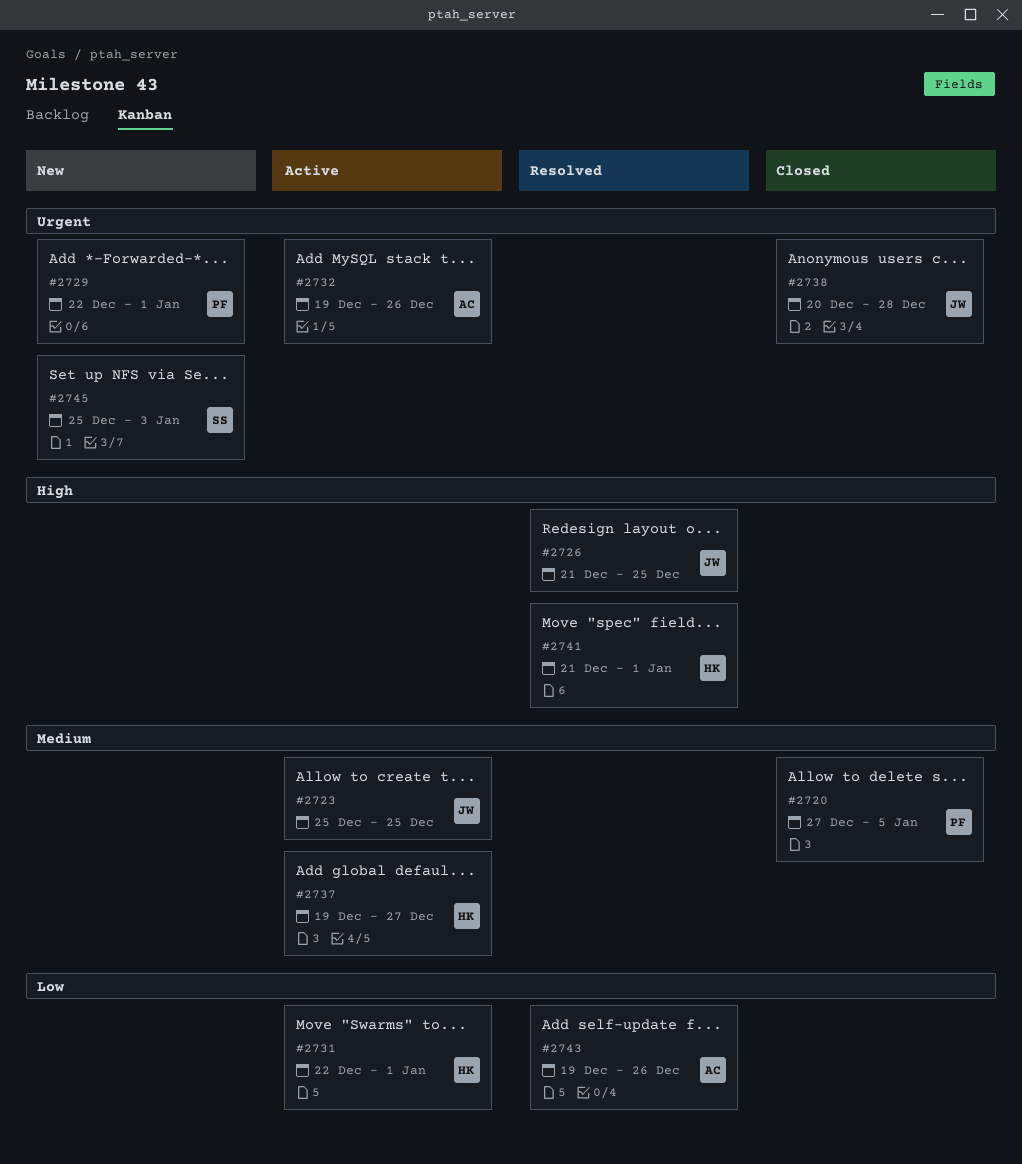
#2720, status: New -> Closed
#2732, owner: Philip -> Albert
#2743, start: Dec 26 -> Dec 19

==

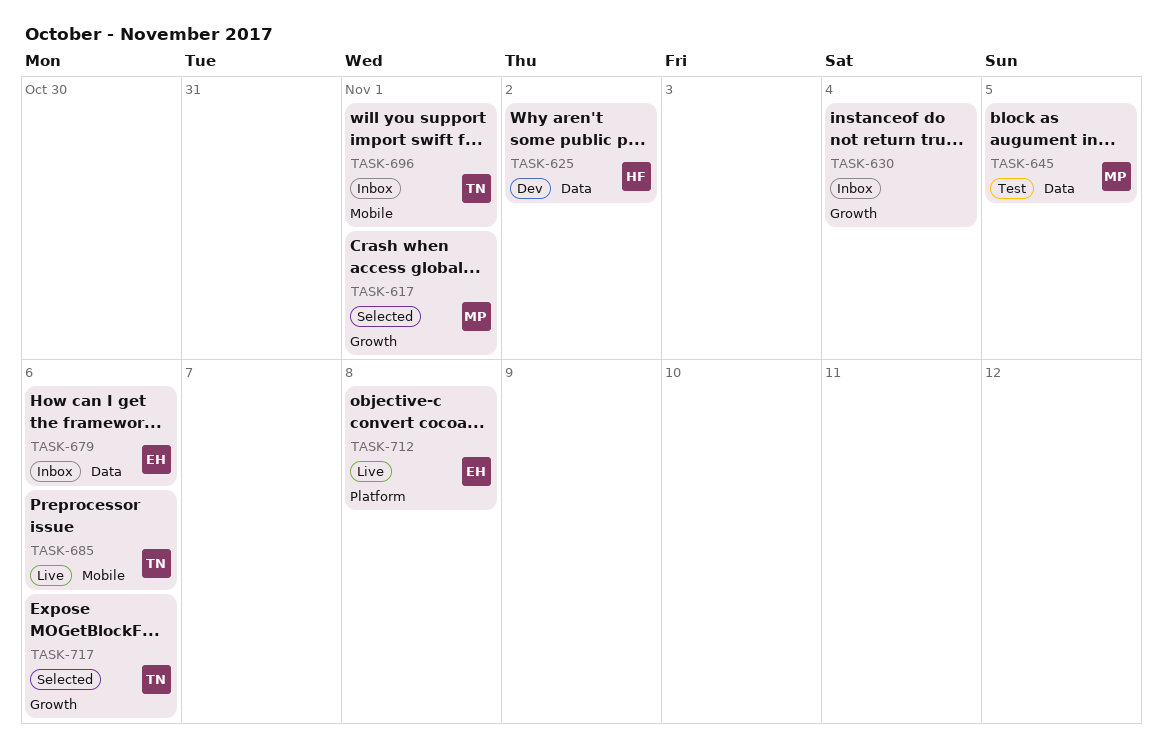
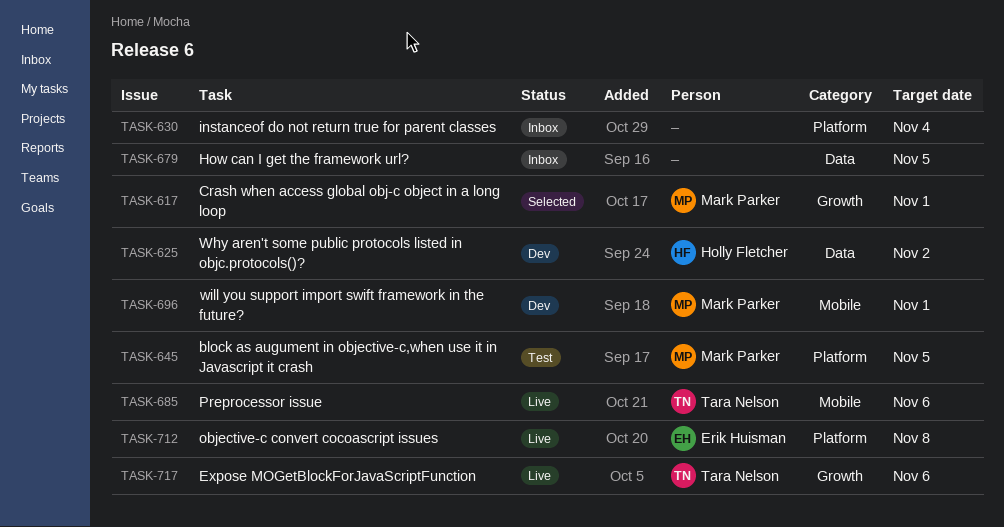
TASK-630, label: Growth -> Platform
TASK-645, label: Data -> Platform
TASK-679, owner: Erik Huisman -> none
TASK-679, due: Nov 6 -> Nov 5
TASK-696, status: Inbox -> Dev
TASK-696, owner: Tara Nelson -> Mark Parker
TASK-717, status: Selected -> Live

---

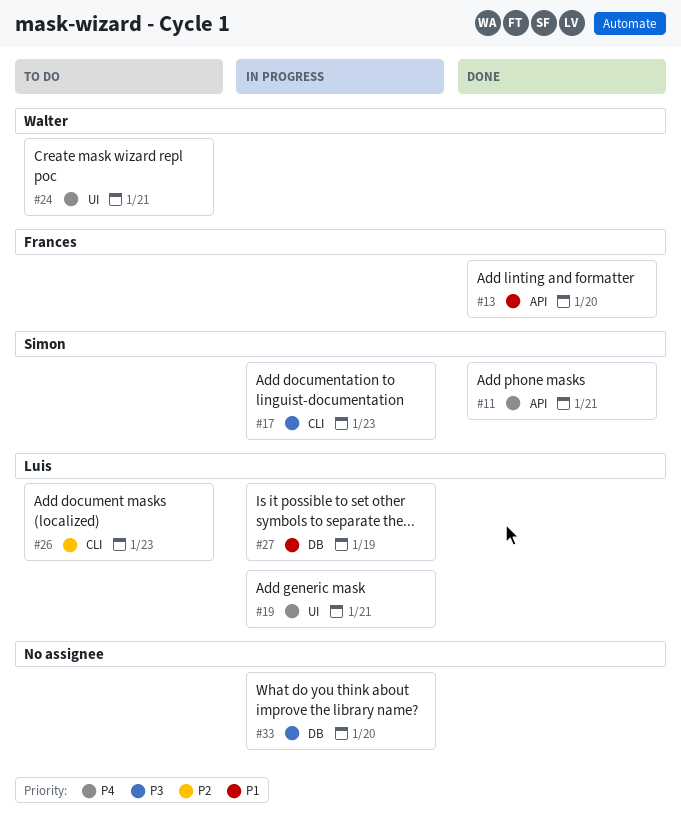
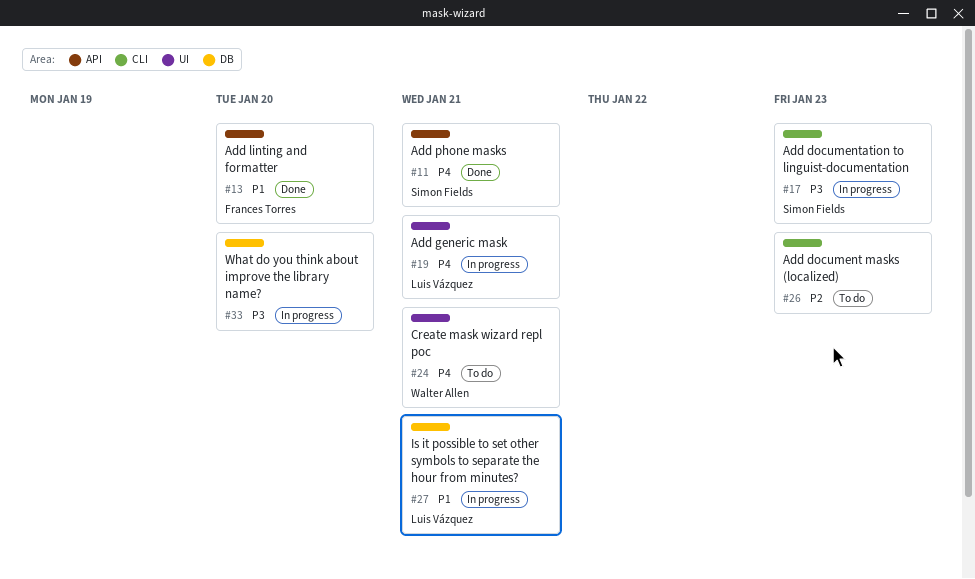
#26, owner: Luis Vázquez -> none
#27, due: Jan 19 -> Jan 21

§ Job item: Nothing should appear in the answer except the lines above from the line with "TASK-679, due: Nov 6 -> Nov 5" through the line with "TASK-717, status: Selected -> Live", both included, written out exactly.

§ Answer to this problem:
TASK-679, due: Nov 6 -> Nov 5
TASK-696, status: Inbox -> Dev
TASK-696, owner: Tara Nelson -> Mark Parker
TASK-717, status: Selected -> Live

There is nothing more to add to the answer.